By unofficial count it was a simple two-fist-bump beginning at the first tee Thursday. And a simple cool handshake on the 18th green. No secret fraternal shakes or bro-hugs. Not so much as a playful locker room-style towel snap.

Just two good buddies enjoying the ultimate golf outing, with $11 million or so on the line.

Jordan Spieth and Justin Thomas, friends since before their voices changed, were the final twosome on the first day of the Tour Championship. That’s the spotlight dance of this little cotillion.

The fact that the top two in FedEx Cup points are coincidentally best of friends is a nice little human element amid all the crass talk here about lottery-like FedEx Cup payoffs and the scramble for player-of-the-year honors.

Is there a cultural anthropologist in the house? For it is time to study just how this relationship might affect the larger picture of the competition. How will this dynamic play out should they come to the end Sunday both in range of a tournament win and a sultan’s bonus?

The clues they offered Thursday seemed to indicate that it would be a very close encounter between brothers of different mothers. They mirrored each other over Round 1, finishing with identical 3-under 67s. That left them most definitely in range of first-round leader Kyle Stanley (6 under) and the four players lined up behind him at 4 under.

While the specifics of their rounds varied slightly, Spieth and Thomas arrived at their scores by basically the same route.

“We were both on the grind a little bit,” Spieth said. “I thought he drove the ball really well, and he could have shot a phenomenal round.”

Thomas was better off the tee, hitting 11 of 14 fairways compared with Spieth’s nine of 14. Spieth was the more accomplished scrambler, and took 27 putts to Thomas’ 28.

“We just went on kind of streaks – streaks of good, and then we would kind of get a bad break on one. But yeah, we enjoy it very much, it's fun to play together.”

It wasn’t the prettiest or most efficient golf you’ve ever witnessed. They did not draw the very best out of each other. Not yet, anyway. But there’s time.

Oh, look, how cute is this: When Spieth missed his 20-foot putt for birdie on 18 and Thomas made his five-footer for bird, it kept the buddies perfectly aligned on the leaderboard and in position to be paired again Friday.

Why not just call the East Lake starter and make this a standing twosome through the weekend?

Every time these two are paired it is a chance to weigh the difference between golf and those other sports where we expect a certain edge between competitors. Too much hugging between opponents before tip-off or too much giggling at first base when the other guy reaches just feels wrong.
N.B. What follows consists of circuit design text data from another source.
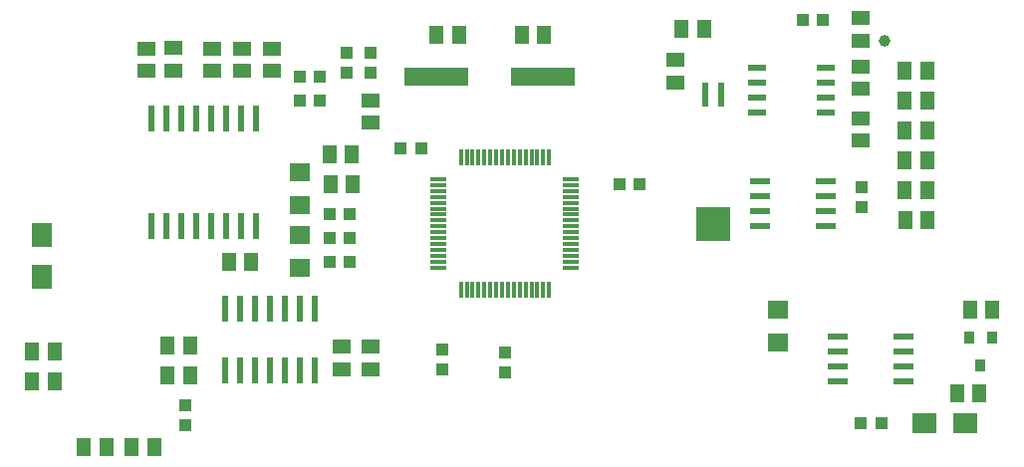
<source format=gtp>
%FSLAX42Y42*%
%MOMM*%
G71*
G01*
G75*
%ADD10C,0.20*%
%ADD11R,1.50X1.30*%
%ADD12R,0.30X1.45*%
%ADD13R,1.30X1.50*%
%ADD14C,1.00*%
%ADD15R,1.55X0.60*%
%ADD16R,1.80X1.60*%
%ADD17R,0.85X1.00*%
%ADD18R,1.80X0.60*%
%ADD19R,5.50X1.50*%
%ADD20R,1.45X0.30*%
%ADD21R,0.60X2.00*%
%ADD22R,3.00X3.00*%
%ADD23R,1.00X1.10*%
%ADD24R,0.60X2.20*%
%ADD25R,1.10X1.00*%
%ADD26R,1.80X2.15*%
%ADD27R,2.15X1.80*%
%ADD28R,0.60X2.25*%
%ADD29C,1.00*%
%ADD30C,0.25*%
%ADD31C,0.40*%
%ADD32C,0.50*%
%ADD33C,0.30*%
%ADD34C,0.25*%
%ADD35R,1.50X1.50*%
%ADD36C,1.50*%
%ADD37R,1.60X1.60*%
%ADD38C,1.60*%
%ADD39C,1.20*%
%ADD40C,4.76*%
%ADD41R,1.69X1.69*%
%ADD42C,1.69*%
%ADD43C,0.60*%
%ADD44R,2.80X0.65*%
%ADD45R,0.65X2.80*%
D11*
X5842Y-762D02*
D03*
Y-572D02*
D03*
X7417Y-406D02*
D03*
Y-216D02*
D03*
X3250Y-3010D02*
D03*
Y-3200D02*
D03*
X3000Y-3010D02*
D03*
Y-3200D02*
D03*
X1344Y-663D02*
D03*
Y-473D02*
D03*
X7417Y-623D02*
D03*
Y-813D02*
D03*
X1575Y-470D02*
D03*
Y-660D02*
D03*
X1903Y-663D02*
D03*
Y-473D02*
D03*
X2411Y-663D02*
D03*
Y-473D02*
D03*
X2157Y-663D02*
D03*
Y-473D02*
D03*
X7417Y-1257D02*
D03*
Y-1067D02*
D03*
X3251Y-1104D02*
D03*
Y-914D02*
D03*
D12*
X4465Y-1397D02*
D03*
X4765D02*
D03*
X4715D02*
D03*
X4665D02*
D03*
X4615D02*
D03*
X4565D02*
D03*
X4515D02*
D03*
X4415D02*
D03*
X4365D02*
D03*
X4315D02*
D03*
X4265D02*
D03*
X4215D02*
D03*
X4165D02*
D03*
X4115D02*
D03*
X4065D02*
D03*
X4015D02*
D03*
X4765Y-2522D02*
D03*
X4715D02*
D03*
X4665D02*
D03*
X4615D02*
D03*
X4565D02*
D03*
X4515D02*
D03*
X4465D02*
D03*
X4415D02*
D03*
X4365D02*
D03*
X4315D02*
D03*
X4265D02*
D03*
X4215D02*
D03*
X4165D02*
D03*
X4115D02*
D03*
X4065D02*
D03*
X4015D02*
D03*
D13*
X5893Y-305D02*
D03*
X6083D02*
D03*
X8230Y-3404D02*
D03*
X8420D02*
D03*
X8534Y-2692D02*
D03*
X1219Y-3861D02*
D03*
X1409D02*
D03*
X813D02*
D03*
X1003D02*
D03*
X370Y-3050D02*
D03*
X560D02*
D03*
X1524Y-2997D02*
D03*
X1714D02*
D03*
X370Y-3300D02*
D03*
X560D02*
D03*
X1524Y-3251D02*
D03*
X1714D02*
D03*
X2045Y-2286D02*
D03*
X2235D02*
D03*
X7980Y-1930D02*
D03*
X7790D02*
D03*
X2909Y-1626D02*
D03*
X3099D02*
D03*
X7786Y-660D02*
D03*
X7976D02*
D03*
X7786Y-914D02*
D03*
X7976D02*
D03*
X7786Y-1168D02*
D03*
X7976D02*
D03*
X7786Y-1422D02*
D03*
X7976D02*
D03*
X7786Y-1676D02*
D03*
X7976D02*
D03*
X4000Y-356D02*
D03*
X3810D02*
D03*
X4534D02*
D03*
X4724D02*
D03*
X8344Y-2692D02*
D03*
X3086Y-1372D02*
D03*
X2896D02*
D03*
D14*
X7620Y-406D02*
D03*
D15*
X7118Y-765D02*
D03*
X6533Y-638D02*
D03*
Y-765D02*
D03*
Y-892D02*
D03*
Y-1019D02*
D03*
X7118Y-638D02*
D03*
Y-892D02*
D03*
Y-1019D02*
D03*
D16*
X6706Y-2692D02*
D03*
Y-2972D02*
D03*
X2642Y-2057D02*
D03*
Y-2337D02*
D03*
Y-1804D02*
D03*
Y-1524D02*
D03*
D17*
X8528Y-2928D02*
D03*
X8338D02*
D03*
X8433Y-3168D02*
D03*
D18*
X7774Y-3048D02*
D03*
X6558Y-1603D02*
D03*
Y-1730D02*
D03*
Y-1857D02*
D03*
Y-1984D02*
D03*
X7118Y-1603D02*
D03*
Y-1730D02*
D03*
Y-1857D02*
D03*
Y-1984D02*
D03*
X7774Y-3302D02*
D03*
Y-3175D02*
D03*
Y-2921D02*
D03*
X7214Y-3302D02*
D03*
Y-3175D02*
D03*
Y-3048D02*
D03*
Y-2921D02*
D03*
D19*
X3810Y-711D02*
D03*
X4710D02*
D03*
D20*
X3827Y-1784D02*
D03*
Y-1684D02*
D03*
Y-1834D02*
D03*
Y-1734D02*
D03*
X4952Y-2334D02*
D03*
Y-2284D02*
D03*
Y-2234D02*
D03*
Y-2184D02*
D03*
Y-2134D02*
D03*
Y-2084D02*
D03*
Y-2034D02*
D03*
Y-1984D02*
D03*
Y-1934D02*
D03*
Y-1884D02*
D03*
Y-1834D02*
D03*
Y-1784D02*
D03*
Y-1734D02*
D03*
Y-1684D02*
D03*
Y-1634D02*
D03*
Y-1584D02*
D03*
X3827Y-2334D02*
D03*
Y-2284D02*
D03*
Y-2234D02*
D03*
Y-2184D02*
D03*
Y-2134D02*
D03*
Y-2084D02*
D03*
Y-2034D02*
D03*
Y-1984D02*
D03*
Y-1934D02*
D03*
Y-1884D02*
D03*
Y-1634D02*
D03*
Y-1584D02*
D03*
D21*
X6226Y-864D02*
D03*
X6096D02*
D03*
D22*
X6161Y-1964D02*
D03*
D23*
X1676Y-3675D02*
D03*
Y-3505D02*
D03*
X7422Y-1654D02*
D03*
Y-1824D02*
D03*
X3048Y-508D02*
D03*
Y-678D02*
D03*
X3251Y-508D02*
D03*
Y-678D02*
D03*
X4386Y-3057D02*
D03*
Y-3227D02*
D03*
X3861Y-3200D02*
D03*
Y-3030D02*
D03*
D24*
X2007Y-3209D02*
D03*
X2134D02*
D03*
X2261D02*
D03*
X2388D02*
D03*
X2515D02*
D03*
X2642D02*
D03*
X2769D02*
D03*
X2007Y-2684D02*
D03*
X2134D02*
D03*
X2261D02*
D03*
X2388D02*
D03*
X2515D02*
D03*
X2642D02*
D03*
X2769D02*
D03*
D25*
X7417Y-3658D02*
D03*
X7587D02*
D03*
X2896Y-2083D02*
D03*
X3066D02*
D03*
X2896Y-1880D02*
D03*
X3066D02*
D03*
X7091Y-229D02*
D03*
X6921D02*
D03*
X5537Y-1626D02*
D03*
X5367D02*
D03*
X2642Y-914D02*
D03*
X2812D02*
D03*
X2642Y-711D02*
D03*
X2812D02*
D03*
X2896Y-2286D02*
D03*
X3066D02*
D03*
X3505Y-1321D02*
D03*
X3675D02*
D03*
D26*
X457Y-2410D02*
D03*
Y-2060D02*
D03*
D27*
X7953Y-3658D02*
D03*
X8303D02*
D03*
D28*
X2273Y-1066D02*
D03*
X2146D02*
D03*
X2019D02*
D03*
X1892D02*
D03*
X1765D02*
D03*
X1638D02*
D03*
X1511D02*
D03*
X1384D02*
D03*
X2273Y-1982D02*
D03*
X2146D02*
D03*
X2019D02*
D03*
X1892D02*
D03*
X1765D02*
D03*
X1638D02*
D03*
X1511D02*
D03*
X1384D02*
D03*
M02*

</source>
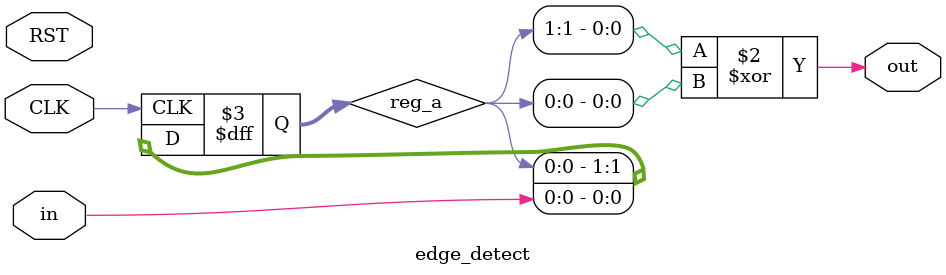
<source format=v>
`timescale 1ns / 1ps


module edge_detect(CLK, RST, in, out);
    input CLK;
    input RST;
    input in;
    output out;

    reg [1:0] reg_a;
   
    always @(posedge CLK) begin
       reg_a <= {reg_a[0],in};
   end
   
   assign out = reg_a[1] ^ reg_a[0];
endmodule

</source>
But, in golf, it’s a comparative picnic. It’s not like Spieth and Thomas were locking arms and skipping down the fairway to the music of Harry Nilsson (“People let me tell you ’bout my best friend.”). But there was a running friendly conversation between the two all day. Spieth even spun a story or two when there was time on the tee box – one that couldn’t be overheard on No. 5, but ended with Spieth happily gesturing and issuing a loud, “Huuuuuh!”

In this game, such cordial competition is applauded even.

Another Tour Championship player, Charley Hoffman, was just saying the other day how great it was to see Spieth, cap turned backwards, waiting around to hug it out with Thomas after he won this year’s PGA Championship. Just as Thomas, who missed the cut at the British Open, stayed the weekend to congratulate Spieth at the end of his victory there.

“It’s pretty cool to see in the game of golf,” Hoffman said. “That’s really what the game of golf is all about – camaraderie and playing together and having fun. It’s great to see these young kids display that.

“Kids watch us on TV and see (that) even though Jordan loses he goes and shakes Justin’s hand and says congratulations. That’s the way it should be done.”

Inside, Spieth said he would root passionately for his friend to miss a 6-footer if it meant beating him or at least getting into a playoff. Outwardly, the two of them are the unchanging picture of mutual support.

They go back more than a decade. Now both 24, they first competed against each other at the age of 13 in a junior all-star event in Texas. Spieth won by five strokes.

At 14, they were teammates on a U.S. junior team that competed in France.

In college, Spieth (Texas) took out Thomas (Alabama) on the way to a Longhorns championship.

More recently, at the playoff event two weeks ago in Boston, the two of them were tied with five holes to play. Thomas birdied 15 and then left Spieth behind by three shots.

Their annual vacation to the Bahamas in late spring with a group of young pros has become a Twitter staple.

There were some signs Thursday they may be growing just a bit weary of the whole besties story that is sure to follow them for the duration.

Asked if they had struck any kind of pact in advance of this tournament to go low and remain paired together throughout the four rounds, neither really seized on that half-serious suggestion.

“Yeah, that would be nice. We certainly would both enjoy that for sure,” Spieth said flatly.

“As long as it’s late,” Thomas said, meaning he’d be among the leaders, “I don’t care who I’m playing with.”

“We’re both doing our own thing out there,” Thomas added. “We’re not out there to entertain each other. So, it’s just a nice bonus sometimes between shots, but that’s about it.”

Why, at this pace, they’ll be positively sick of each other by Sunday.